I don’t know how TransformerInstance or any of its internal submoduels are defined and registered, but would guess that e.g. encoderBlocks might be a plain Python list instead of the required nn.ModuleList.

3 Likes

I too have checkpointing and saving problems. I am working with a progressively growing GAN with multiple blocks (stored in a nn.ModuleList). Training works well, however, when saving, it is saving the wrong weights. Is there a way to check if PyTorch did register all my layers and subblocks properly? Because I think this might be the solution to my problem.

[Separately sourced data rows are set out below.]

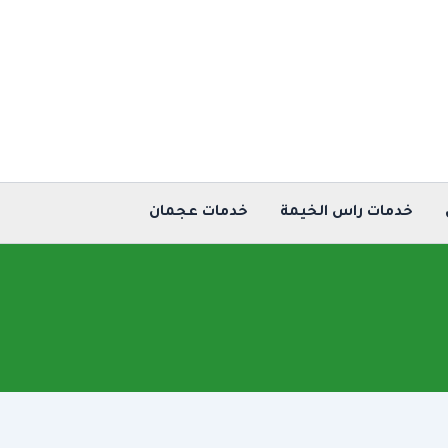
خدمات راس الخيمة
خدمات عجمان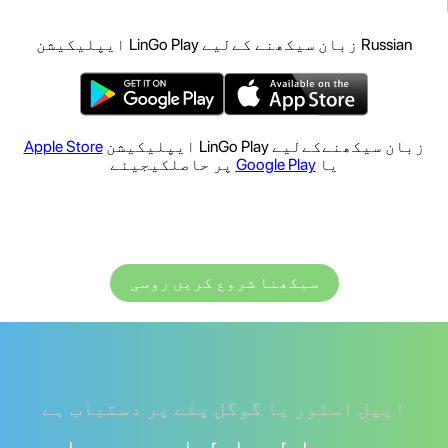
Russian زبان سیکھنے کےلیے LinGo Play ایپلیکیشن
زبان سیکھنےکےلیے LinGo Play ایپلیکیشن
Apple Store
یا
Google Play
پر حاصلکیجیئے
سیکھنا شروع کریں روسی
ایپل اسٹور یا گوگل پلے پر دستیاب ہے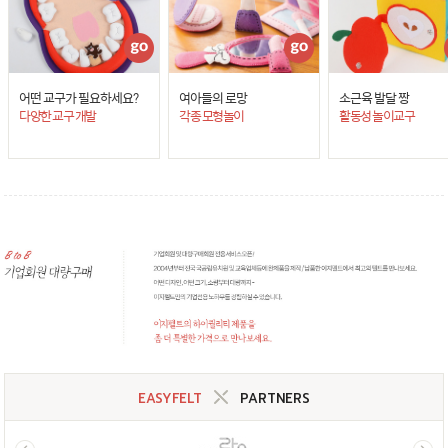
어떤 교구가 필요하세요?
여아들의 로망
소근육 발달 짱
다양한 교구 개발
각종 모형놀이
활동성 놀이교구
EASYFELT
PARTNERS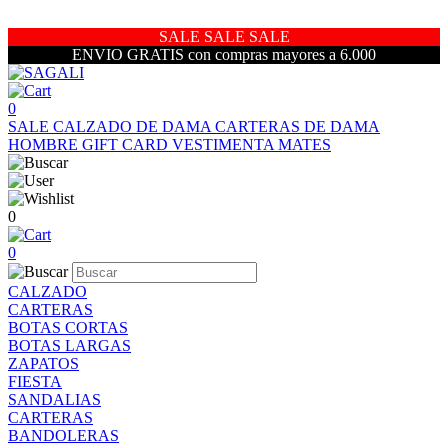
SALE SALE SALE
ENVIO GRATIS con compras mayores a 6.000
0
SALE
CALZADO DE DAMA
CARTERAS DE DAMA
HOMBRE
GIFT CARD
VESTIMENTA
MATES
0
0
CALZADO
CARTERAS
BOTAS CORTAS
BOTAS LARGAS
ZAPATOS
FIESTA
SANDALIAS
CARTERAS
BANDOLERAS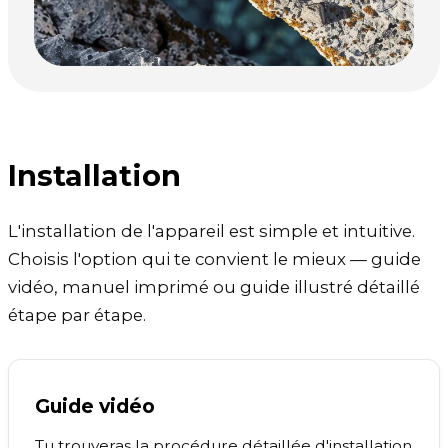
Installation
L'installation de l'appareil est simple et intuitive.
Choisis l'option qui te convient le mieux — guide
vidéo, manuel imprimé ou guide illustré détaillé
étape par étape.
Guide vidéo
Tu trouveras la procédure détaillée d'installation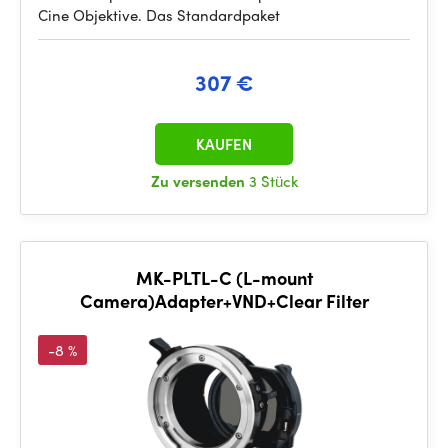
Cine Objektive. Das Standardpaket
307 €
KAUFEN
Zu versenden
3 Stück
MK-PLTL-C (L-mount
Camera)Adapter+VND+Clear Filter
-8 %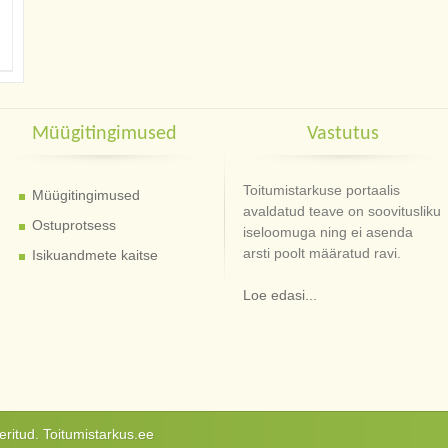
Müügitingimused
Vastutus
Toitumistarkuse portaalis
Müügitingimused
avaldatud teave on soovitusliku
Ostuprotsess
iseloomuga ning ei asenda
arsti poolt määratud ravi.
Isikuandmete kaitse
Loe edasi...
ritud. Toitumistarkus.ee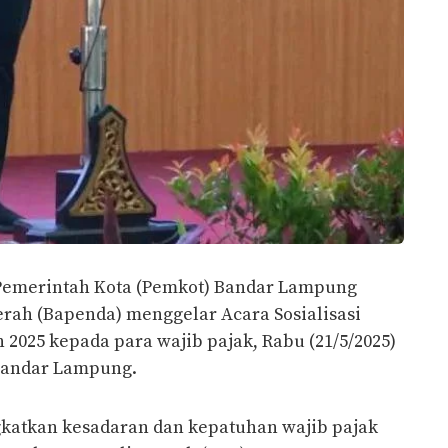
Pemerintah Kota (Pemkot) Bandar Lampung
rah (Bapenda) menggelar Acara Sosialisasi
2025 kepada para wajib pajak, Rabu (21/5/2025)
 Bandar Lampung.
gkatkan kesadaran dan kepatuhan wajib pajak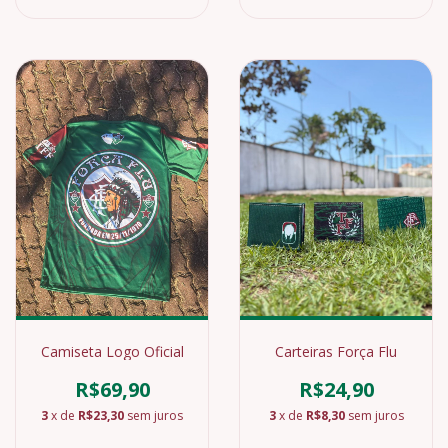
Camiseta Logo Oficial
Carteiras Força Flu
R$69,90
R$24,90
3
x de
R$23,30
sem juros
3
x de
R$8,30
sem juros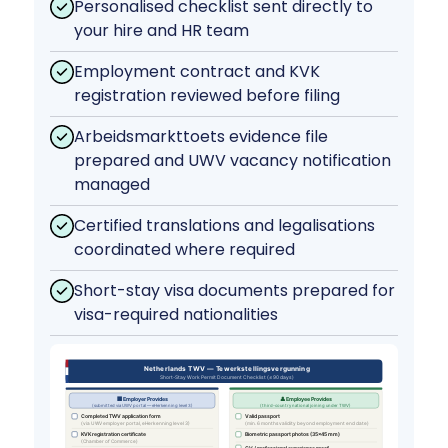
Personalised checklist sent directly to
your hire and HR team
Employment contract and KVK
registration reviewed before filing
Arbeidsmarkttoets evidence file
prepared and UWV vacancy notification
managed
Certified translations and legalisations
coordinated where required
Short-stay visa documents prepared for
visa-required nationalities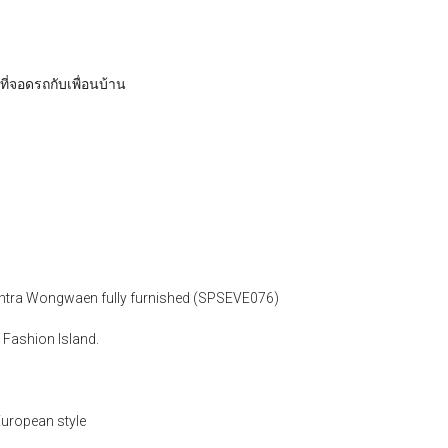
งที่จอดรถกับเพื่อนบ้าน
intra Wongwaen fully furnished (SPSEVE076)
Fashion Island.
European style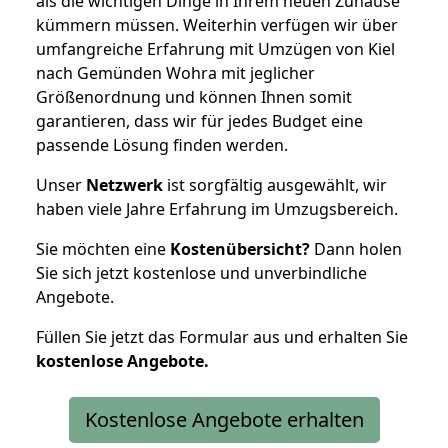
als die wichtigen Dinge in Ihrem neuen Zuhause
kümmern müssen. Weiterhin verfügen wir über
umfangreiche Erfahrung mit Umzügen von Kiel
nach Gemünden Wohra mit jeglicher
Größenordnung und können Ihnen somit
garantieren, dass wir für jedes Budget eine
passende Lösung finden werden.
Unser
Netzwerk
ist sorgfältig ausgewählt, wir
haben viele Jahre Erfahrung im Umzugsbereich.
Sie möchten eine
Kostenübersicht?
Dann holen
Sie sich jetzt kostenlose und unverbindliche
Angebote.
Füllen Sie jetzt das Formular aus und erhalten Sie
kostenlose
Angebote.
Kostenlose Angebote erhalten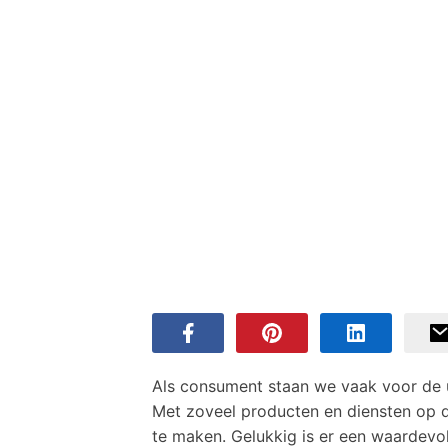
Als consument staan we vaak voor de u
Met zoveel producten en diensten op 
te maken. Gelukkig is er een waardevo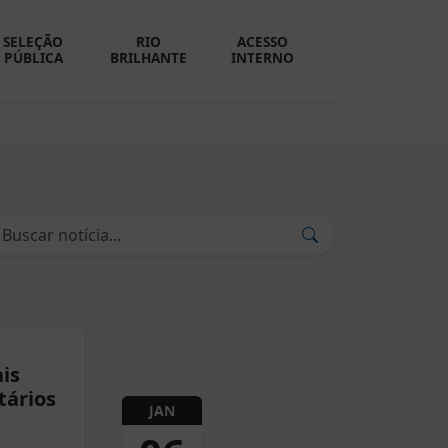
SELEÇÃO
RIO
ACESSO
PÚBLICA
BRILHANTE
INTERNO
is
tários
JAN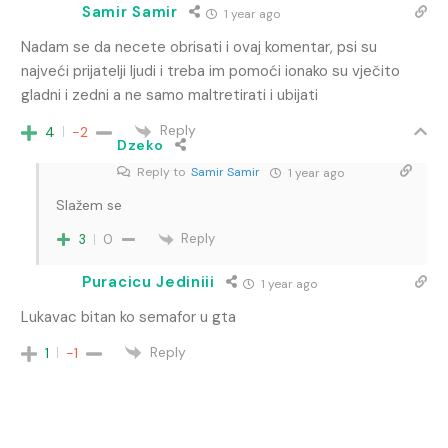
Samir Samir
1 year ago
Nadam se da necete obrisati i ovaj komentar, psi su
najveći prijatelji ljudi i treba im pomoći ionako su vječito
gladni i zedni a ne samo maltretirati i ubijati
Reply
4
-2
Dzeko
Reply to
Samir Samir
1 year ago
Slažem se
Reply
3
0
Puracicu Jediniii
1 year ago
Lukavac bitan ko semafor u gta
Reply
1
-1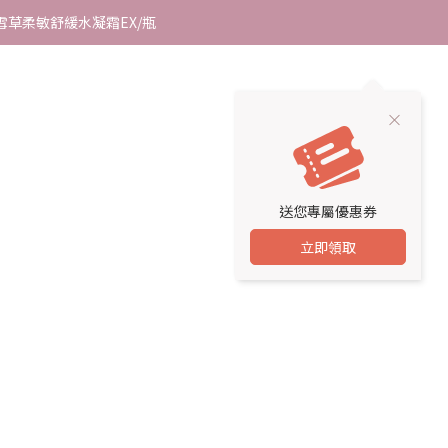
雪草柔敏舒緩水凝霜EX/瓶
雪草柔敏舒緩水凝霜EX/瓶
$
TWD
繁體中文
０００▸享$１４９up加購海葡萄面膜
我們或是165反詐騙電話查證！
索引
美麗生活BLOG
雪草柔敏舒緩水凝霜EX/瓶
送您專屬優惠券
立即領取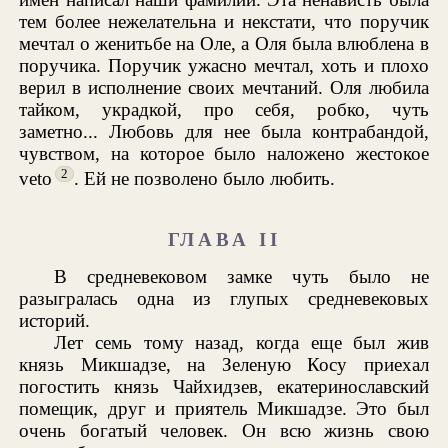
тем более нежелательна и некстати, что поручик
мечтал о женитьбе на Оле, а Оля была влюблена в
поручика. Поручик ужасно мечтал, хоть и плохо
верил в исполнение своих мечтаний. Оля любила
тайком, украдкой, про себя, робко, чуть
заметно... Любовь для нее была контрабандой,
чувством, на которое было наложено жестокое
2
veto
. Ей не позволено было любить.
ГЛАВА II
В средневековом замке чуть было не
разыгралась одна из глупых средневековых
историй.
Лет семь тому назад, когда еще был жив
князь Микшадзе, на Зеленую Косу приехал
погостить князь Чайхидзев, екатеринославский
помещик, друг и приятель Микшадзе. Это был
очень богатый человек. Он всю жизнь свою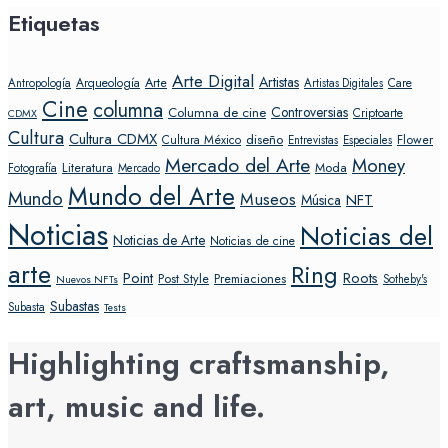
Etiquetas
Arte Digital
Artistas
Arte
Arqueología
Care
Antropología
Artistas Digitales
Cine
columna
Controversias
Columna de cine
Criptoarte
CDMX
Cultura
Cultura CDMX
diseño
Flower
Cultura México
Entrevistas
Especiales
Mercado del Arte
Money
Literatura
Moda
Fotografía
Mercado
Mundo del Arte
Mundo
Museos
NFT
Música
Noticias
Noticias del
Noticias de Arte
Noticias de cine
arte
Ring
Point
Roots
Post Style
Premiaciones
Sotheby's
Nuevos NFTs
Subastas
Subasta
Tests
Highlighting craftsmanship,
art, music and life.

Could you explain what wrong weights means and how you’ve checked it?
You could iterate the names of all registered parameters via model.named_parameters() which will then list all registered params.

I wrote about it already on stack overflow and in the lightning forum. Here are the links to stackoverflow and lightning. I flagged them as solved there because I thought your answer here solved the problem, however after a full training rotation I just found that it still consists. In the lightning forum I also posted plots showing my exact problem, in general I describe the project in more detail there.

I don’t know if it is bad manner just posting links to other websites. Let me know if I should describe it here again.

Cross-posting the same question into multiple boards is potentially a huge waste of time as multiple users could debug the same issue, which is why I discourage it.

I fully understand, however I am debugging this for over 4 months now and my posts (also 1 month old already) did not got any answers, this is why I asked here again since it seems related to my problem. Also I do not know whether it is a torch, lightning or general problem. It would be nice if anyone could help or give a hint.